CourtDistrict Court, E.D. New York
DecidedMarch 8, 2021
Docket2:21-cv-00078
StatusUnknown

This text of Hunter v. Telefore (Hunter v. Telefore) is published on Counsel Stack Legal Research, covering District Court, E.D. New York primary law. Counsel Stack provides free access to over 12 million legal documents including statutes, case law, regulations, and constitutions.

Bluebook
Hunter v. Telefore, (E.D.N.Y. 2021).

Opinion

UNITED STATES DISTRICT COURT EASTERN DISTRICT OF NEW YORK -------------------------------------------------------x AUSTIN HUNTER,

Plaintiff, MEMORANDUM & ORDER - against - 21-CV-78 (PKC) (AYS)
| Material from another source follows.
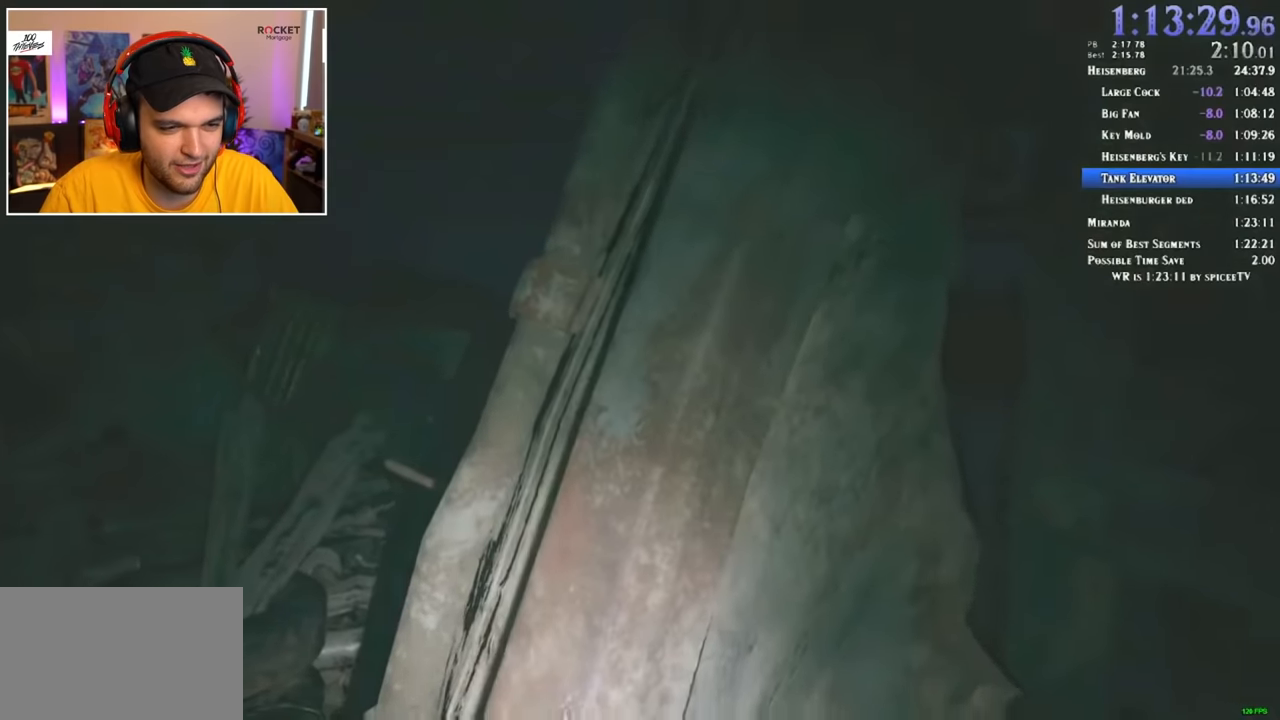
{"keys": [], "mouse": [], "events": []}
DARRYL VALINCHUS TELEFORE,1 DANIELLE DAVIS, NICOLE FELICE, PAMELA BLOOMFIELD, TIMOTHY D. SINI, JOHN McGLYNN, GERALDINE HART, CATHERINE CASH, ANDREW YOUNG, PATRICK BOYLES, DET. MURPHY, MARK PAV, S. CAREY, and ERIC SORRENTINO,

Defendants. -------------------------------------------------------x PAMELA K. CHEN, United States District Judge: Plaintiff Austin Hunter, currently incarcerated at Suffolk County Correctional Facility, filed the instant pro se complaint alleging violations of his civil rights during his arrest and subsequent criminal prosecution in Suffolk County. The Court grants Plaintiff’s application to proceed in forma pauperis. For the reasons discussed below, Plaintiff’s claims against Darryl Valinchus, Assistant District Attorney Danielle Davis, Assistant District Attorney Nicole Felice, Assistant District Attorney Pamela Bloomfield, District Attorney Timothy D. Sini, Suffolk County Police Commissioner Geraldine Hart, Detective John McGlynn, Police Officer Catherine Cash, Detective Andrew Young, Detective Murphy, Police Officer Mark Pav, Sergeant S. Carey, and forensic

1 Although the caption of Plaintiff’s Complaint lists “Darryl Valinchus Telefore” as a defendant, it appears that “Telefore” refers to Telefore LLC, the entity with which Defendant Darryl Valinchus is associated. (See Complaint (“Compl.”), Dkt. 1, at ECF 4.) Based on the allegations in the Complaint, the Court understands the relevant defendant to be Darryl Valinchus. scientist Eric Sorrentino are dismissed. Plaintiff’s claim of excessive force against Police Officer Patrick Boyles shall proceed. BACKGROUND Plaintiff, who is in custody and awaiting sentencing for his conviction on drug possession charges in state court, brings this action in connection with his ongoing criminal proceedings,

alleging that he was falsely arrested on May 2, 2019, and maliciously prosecuted. (See generally Compl., Dkt. 1, at ECF2 1–3, 5, 7–16.) Plaintiff also alleges that he was thrown to the ground during his arrest, and Police Officer Patrick Boyles put his knee on Plaintiff’s neck, pointed a gun at Plaintiff’s head, cursed and used a racial slur, and “kneed [Plaintiff] in [his] right eye.” (Id. at ECF 4, 13.) Furthermore, Plaintiff alleges that Defendants conspired against him to ensure his prosecution and conviction. For example, Plaintiff asserts that Detectives Andrew Young and John McGlynn “conspired to make [the] first [indictment] stick by falsifying documents in order to make [the] case strong” (id. at ECF 15), and Assistant District Attorneys Danielle Davis, Nicole Felice, and Pamela Bloomfield allegedly conspired with trial witness Darryl Valinchus “in putting together their own extraction report” (id. at ECF 7), and knowingly filed false statements and

withheld evidence (id. at ECF 5). Plaintiff asserts that District Attorney Timothy D. Sini “allowed” the purported malicious prosecution against Plaintiff to proceed (id. at ECF 5, 8), and he asserts that Suffolk County Police Commissioner Geraldine Hart “allowed all the corrupt [detectives and police officers] to continue working & advancing in rank while having countless [Internal Affairs Bureau] cases” (id. at ECF 5; see also id. at ECF 10). Plaintiff seeks monetary damages and dismissal of his state court case. (Id. at ECF 6.)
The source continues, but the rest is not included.